Le 20 juillet, la classe politique respectable, dans son obsession d’établir un cordon sanitaire autour du RN, a collaboré avec LFI pour le partage des hautes fonctions à l’Assemblée nationale. Ces gens-là se sont entendus pour le partage des six vice-présidences. Deux sont revenues à LFI, deux à l’ex-majorité macroniste et deux à la droite dite républicaine. L’art de se partager la gamelle !
Pourtant l’antisionisme de LFI est connu de toute la classe politique. On sait que plusieurs leaders de ce parti islamo-gauchiste ont refusé de qualifier de « terroristes » les massacres, les tortures et les enlèvements d’Israéliens du 7 octobre 2023.
Depuis les législatives, la macronie et la droite molle tentent de « rediaboliser » LFI. Ces gens n’ont aucune dignité, aucune pudeur. Ils ont engrangé un maximum de députés grâce à l’entente avec le parti de Mélenchon. Ils ont atteints des sommets en matière de magouille et de tambouille.
Quant au cordon sanitaire autour du RN, privé des deux vice-présidences dont il disposait dans la législature précédente, il relève lui aussi d’un coup d’État « soft ». En effet, qui est capable de nous dire en quoi le RN serait pire qu’il y a deux ans? En quoi est-il plus dangereux pour la démocratie que LFI ? Alors, pourquoi un tel ostracisme ? Pourquoi un parti légal, qui a obtenu plus d’un tiers des suffrages aux législatives, un parti qui a attiré onze millions de votants, est-il frappé de bannissement pour des postes de responsabilité à l’Assemblée nationale, davantage qu’en 2022, alors qu’il a fortement augmenté le nombre de ses élus ? De qui se moque-t-on ?
La véritable raison est simple : le cordon sanitaire permet aux autres partis, de LFI à la droite molle, de se partager le fromage républicain. Tous ces gens vont à la gamelle !
Les véritables bannis, les gueux, les pestiférés, sont les onze millions d’électeurs du RN, qui se voient traités en parias, en sous-hommes ou en proscrits du suffrage universel.
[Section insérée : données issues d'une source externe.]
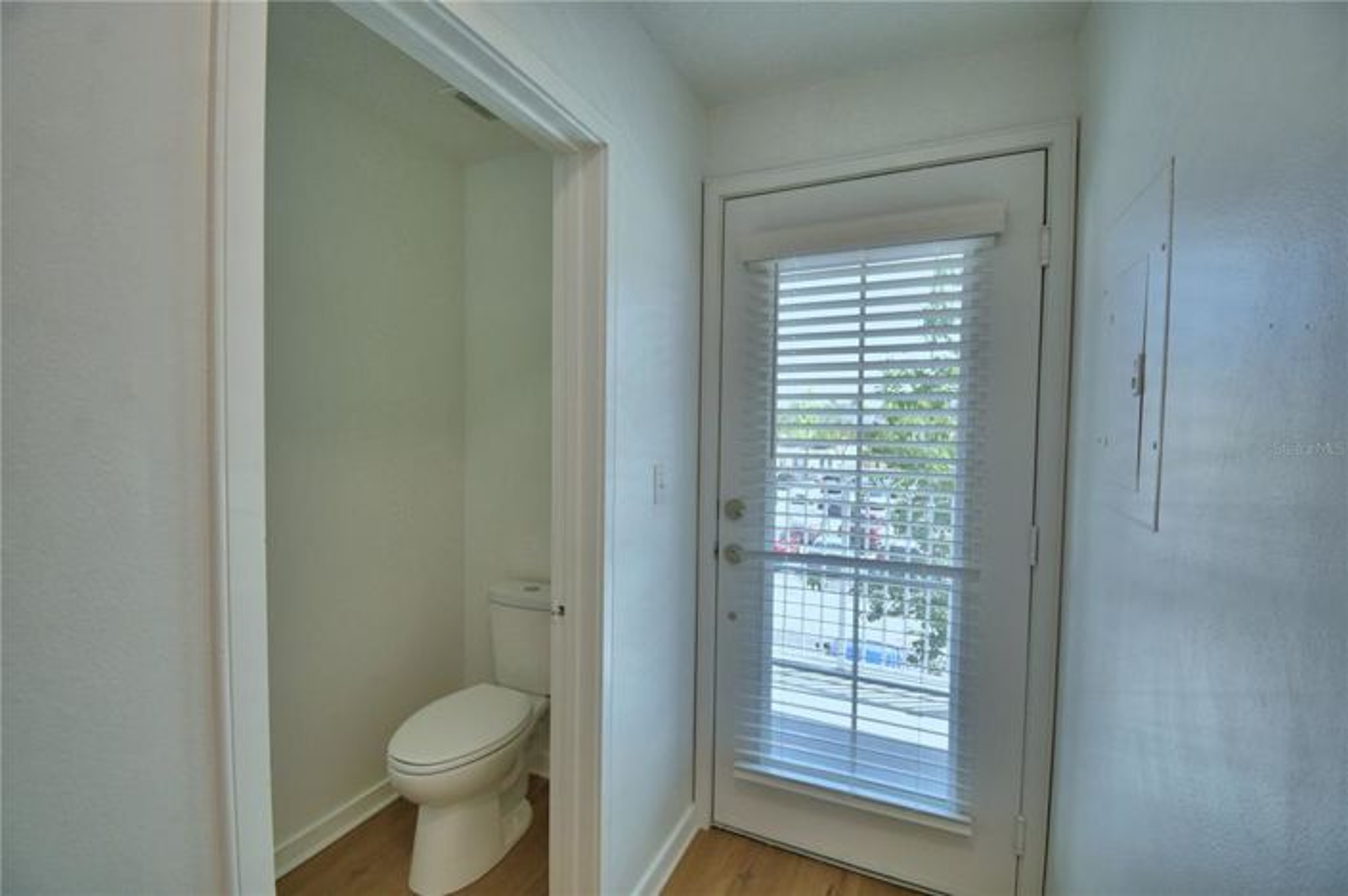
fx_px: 561
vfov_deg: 77.2
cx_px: 674
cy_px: 448
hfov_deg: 100.4
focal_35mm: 15
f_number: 4.5
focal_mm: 10
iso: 200
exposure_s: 1/250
En fait, nous sommes devenus cette «vile multitude» que Thiers voulait priver du droit de vote, en 1851.
Les magouilles auxquelles se sont livrés les partis « respectables » alimentent l’écœurement de la politique qui touchent neuf citoyens sur dix, bien au-delà des électeurs du RN. Mais c’est sans doute le but recherché : faire basculer notre démocratie – ou ce qu’il en reste ! – dans le chaos pour mieux nous conduire vers une gouvernance européenne, dans un premier temps, puis mondiale un peu plus tard. La finance apatride qui régit le monde a très peur du réveil des peuples.